BJP spokespersons - from Arun Jaitley to Nirmala Sitharaman - have been at pains to claim that too much is being read into Advani's comments, in which he appeared to play up Madhya Pradesh Chief Minister Shivraj Singh Chauhan's contributions in spurring his State's economic development and, in the estimation of some analysts, downplay Modi's efforts in Gujarat. Appearing on a CNN-IBN panel discussion on Tuesday, social commentator Pushpesh Pant too suggested that too much gravitas was being attached to the sagely pronouncements of a Bhishma Pitamah.
But as Modi's response to Advani's comments itself suggests that not all is well within the BJP. According to a report in The Pioneer, which makes no secret of its BJP leanings, Modi was so incensed by Advani's remarks that he called BJP president Rajnath Singh and gave voice to his displeasure.
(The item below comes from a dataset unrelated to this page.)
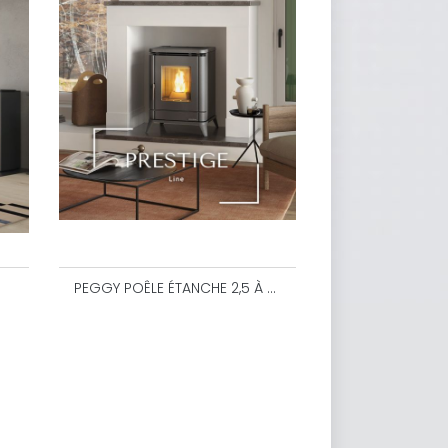
PEGGY POÊLE ÉTANCHE 2,5 À 5 KW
It was after that that Rajnath Singh pointedly noted that Modi was by far the BJP's most popular leader.
Other media reports, particularly this one in The Telegraph, noted that no such call had been made by Modi to Rajnath Singh, but claimed coyly that "it is possible that (Modi's) sentiments were conveyed to the president through other channels." Whatever the sequence of events, the BJP president did call on Advani at his residence - and discussed, among other things, the latter's comparison of Chauhan with Modi.
The report claimed, citing a source close to Advani, that that the veteran leader "stood his ground and, at one point, asked Rajnath Singh who he should have extolled before Madhya Pradesh's '20,000 BJP foot soldiers' who were fighting to defend a third term for the chief ministerm," particularly since elections are due in the State later this year.
In anguish, Advani is understood to have wondered if things had come to such a pass in the BJP that one of its Chief Ministers could not stomach praise being paid from a senior leader to a peer. "The CMs are supposed to work like comrades, not competitors," Advani is believed to have told Rajnath Singh.
Appearing on Karan Thapar's talk show on Tuesday, Outlook's political editor Saba Naqvi suggested that Advani was working to a strategy, and knew full well the import of his comments. She even disclosed that a BJP leader from Uttar Pradesh had confided in her that the party's game plan was to harvest Modi's popularity by suggesting (without actually committing itself) that he would be made prime minister, but then "dump him" afterwards in the interest of forming a broader coalition.
On the other hand, Advani's effort to prop up former BJP president Nitin Gadkari as the head of the BJP election campaign panel - which too was seen as an effort to crowd out Modi - has flopped, with Gadkari declining to be caught up in the power games in the party.
Strikingly, it was Advani who played a pivotal role in easing Gadkari out of the party presidentship following the charges levelled against his corporate interests. Gadkari claimed that Advani and Sushma Swaraj had reached out to him with the offer, but he had declaimed it on the ground that he would be busy with his own election from Nagpur.
All of Advani's strenuous efforts have analysts wondering just how far he will go to scuttle what is being widely seen as a strong upsurge of grassroots-level sentiment in favour of Modi, and precisely what rationale the veteran leader is being governed by.
In any case, whatever the motive, it appears that the Goa conclave will bring matters to a head within the BJP. Media reports, quoting unidentified BJP sources, have claimed that "even if Rajnath Singh sat over an announcement of Modi’s ascendancy on the national stage for a while, the Goa meet could unleash counter pressures to force Advani to “accept the inevitable” — that is, Modi’s 'pre-eminence' in the BJP."